Nicolas Simarik pose en couverture de La Déroute, détournement du catalogue du vépéciste La Redoute
1236 pages et 1,8 kg. Même poids, même couleur de typo, mêmes poses. Pourtant c'est un homme qui sourit en couverture. "Impossible chez La Redoute", confie Nicolas Simarik, le pasticheur du célèbre catalogue dont il a repris la maquette mais dont la direction n'a pas souhaité participer au projet.
A la place des prix, on lit l'heure des séances photos et les descriptifs sont le nom des 600 mannequins volontaires. A l'origine du pavé, l'association Entrez sans Frapper (dont le président est en première page et la directrice en quatrième de couverture) qui monte des collaborations entre les Toulousains du quartier de l'Empalot et des artistes.
Pour un art populaire
Jovial et timide à la fois, Nicolas Simarik déteste déranger les gens. Pour impliquer les habitants dans la création de cette oeuvre, il s'est appuyé sur l'école et le réseau associatif de la cité durement frappée par l'explosion de l'usine AZF en 2001.

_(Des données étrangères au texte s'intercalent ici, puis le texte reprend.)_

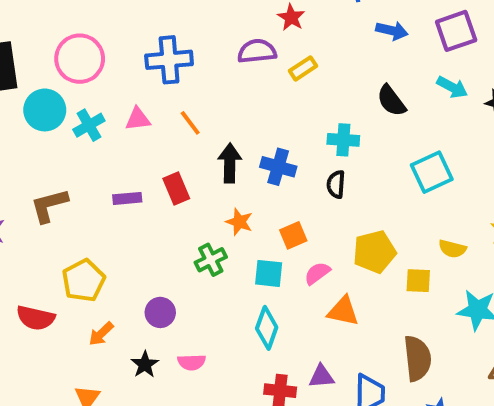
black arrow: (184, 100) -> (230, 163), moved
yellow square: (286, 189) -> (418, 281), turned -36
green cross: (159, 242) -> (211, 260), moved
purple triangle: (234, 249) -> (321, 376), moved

Pendant 18 mois, il a pris 200 photos par jour avec un appareil numérique bon marché, dirigé un atelier d'écriture pour inventer les slogans du catalogue et délègué enfin la mise en page à une graphiste.
"Ce qui m'intéresse, c'est d'être dans la rue au contact des gens et de toucher un public qui ne va pas forcément vers l'art", résume celui qui met en scène, une "exagération du bonheur".
Comme page 48 où Sandra et Fatima font le poirier ? "Ce n'était pas du tout une commande. C'est le genre de choses que je trouve super, le moment où l'on dépasse les codes"explique l'auteur.
Sur place, Nicolas Simarik découvre la très grande souffrance de la population, due à la pauvreté. La déroute fait soudain écho à l'actualité et notamment aux émeutes dans les banlieues. Pour l'auteur, sa démarche répond aussi à un manque de sincérité et un besoin de réel dans une société de consommation au marketing manipulateur.
L'artiste lui-même est indépendant des galeries, système qu'il juge dépassé. Aujourd'hui, il savoure sa tournée de dédicaces dans les librairies de France où son objet est vendu 14?. On vient de lui décerner au Sénat le Prix de la Fraternité.